Pick out every line in the listing below that contains the string "qUnion" and copy each one.

>> begin Data records

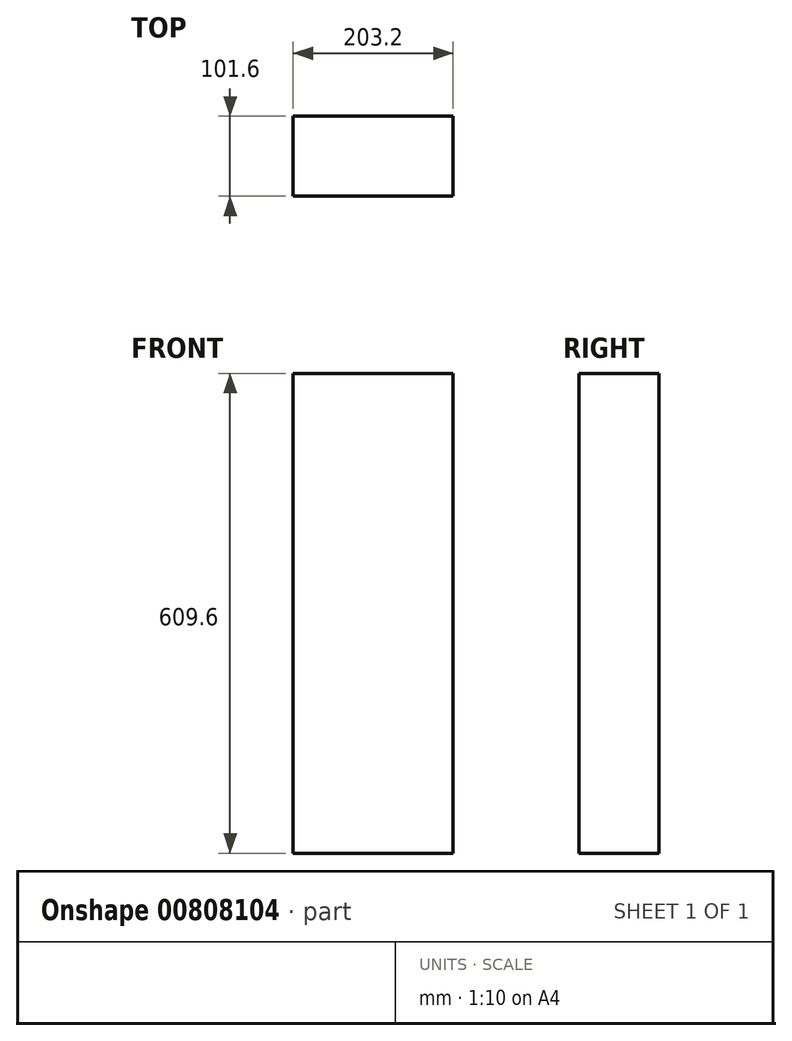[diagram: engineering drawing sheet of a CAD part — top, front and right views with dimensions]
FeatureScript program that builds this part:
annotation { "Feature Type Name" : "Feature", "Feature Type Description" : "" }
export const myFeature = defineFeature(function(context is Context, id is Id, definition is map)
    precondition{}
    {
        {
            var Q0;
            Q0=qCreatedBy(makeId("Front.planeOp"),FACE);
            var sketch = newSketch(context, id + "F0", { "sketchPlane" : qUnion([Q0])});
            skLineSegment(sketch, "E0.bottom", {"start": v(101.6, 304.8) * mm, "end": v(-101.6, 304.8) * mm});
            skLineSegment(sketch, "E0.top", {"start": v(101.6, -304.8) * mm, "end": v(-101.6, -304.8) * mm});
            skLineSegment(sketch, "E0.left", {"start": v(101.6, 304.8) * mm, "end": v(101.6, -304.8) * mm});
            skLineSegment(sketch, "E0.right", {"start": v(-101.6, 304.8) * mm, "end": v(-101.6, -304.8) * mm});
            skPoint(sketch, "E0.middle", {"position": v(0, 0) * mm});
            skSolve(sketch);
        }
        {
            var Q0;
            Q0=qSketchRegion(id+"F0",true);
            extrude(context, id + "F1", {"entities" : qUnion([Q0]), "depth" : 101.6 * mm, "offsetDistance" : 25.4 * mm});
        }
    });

>> end Data records
>> begin Data records

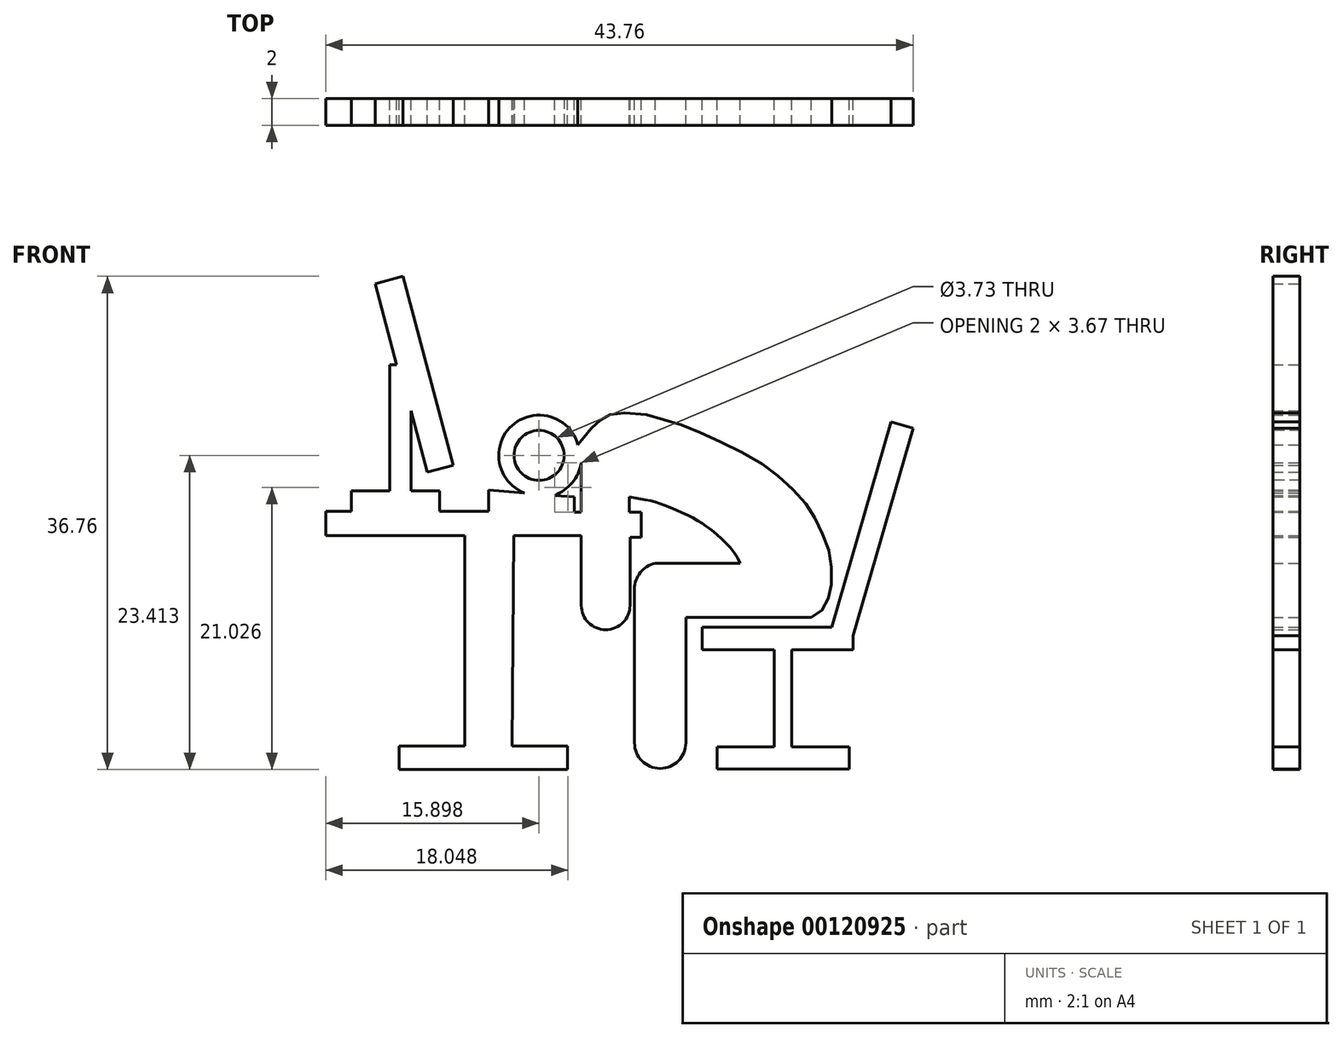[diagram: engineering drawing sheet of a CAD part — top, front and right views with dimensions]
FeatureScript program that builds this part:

>> end Data records

§ **Answer to the problem**
            var sketch = newSketch(context, id + "F0", { "sketchPlane" : qUnion([Q0])});
            extrude(context, id + "F1", {"entities" : qUnion([Q0]), "depth" : 101.6 * mm, "offsetDistance" : 25.4 * mm});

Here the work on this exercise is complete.